Centralized Tool Base (CTB) — a searchable registry where agents can discover available tools, check their schemas, and see auth requirements. Think npm or GitHub but for agent-compatible APIs.

Agent runtime and orchestration — the full personal agent platform where agents can chain tools together, maintain memory, and act on goals autonomously.

I wrote about the full roadmap and business model in a separate blog post. This project is Phase 2 of that plan — the transaction layer. Phase 1 (tool discovery) and Phase 3 (agent orchestration) are next.

What I learned

The hardest part wasn't the cryptography — ECDSA signing is well-documented and the Python cryptography library handles it cleanly. The hard part was designing the permission model. What scopes should a token have? How granular? Per-tool, per-action, per-resource? I went with tool + action for now, but there's a real design space here that gets complicated fast.

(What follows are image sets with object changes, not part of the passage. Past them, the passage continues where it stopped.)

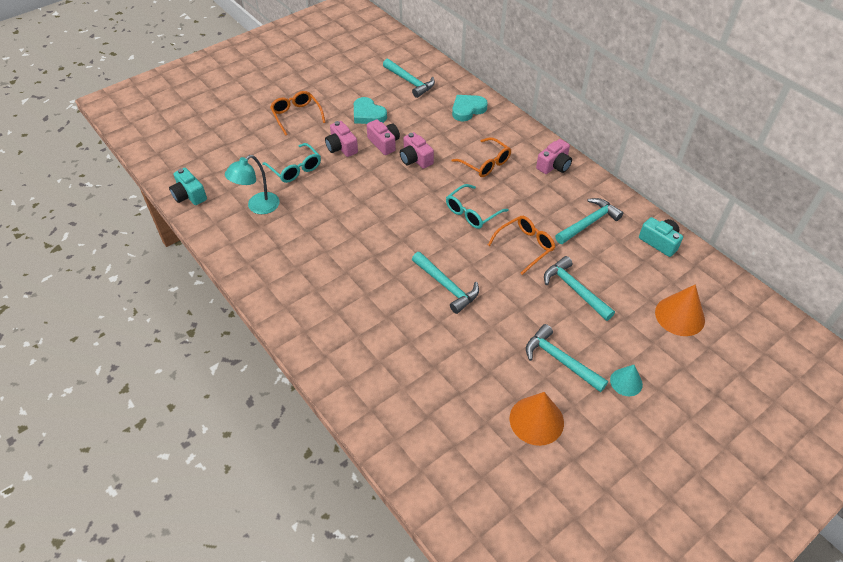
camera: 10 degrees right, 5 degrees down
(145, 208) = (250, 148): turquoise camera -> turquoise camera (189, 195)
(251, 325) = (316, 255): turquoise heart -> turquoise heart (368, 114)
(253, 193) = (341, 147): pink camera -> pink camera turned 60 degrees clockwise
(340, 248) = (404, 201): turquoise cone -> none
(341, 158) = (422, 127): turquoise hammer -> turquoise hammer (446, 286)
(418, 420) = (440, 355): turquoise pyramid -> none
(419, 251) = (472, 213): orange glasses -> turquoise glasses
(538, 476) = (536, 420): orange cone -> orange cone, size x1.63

The other thing I took away: this problem is going to get solved by someone. Agents are getting more capable every month, and right now every framework handles auth differently — or doesn't handle it at all. There's no standard. OAuth was the answer for user-to-app trust. Something like TGP could be the answer for agent-to-tool trust.

Technical highlights

Agents never send their master key during execution. They get short-lived, scoped tokens tied to a specific tool and action — like a one-time credit card number.

Every agent request is signed with ECDSA secp256k1. The tool verifies the signature before doing anything. No valid signature, no access.

Each agent gets a UUID, a keypair, and an Agent Authentication Number. The gateway uses these to issue tokens, log actions, and enforce permissions.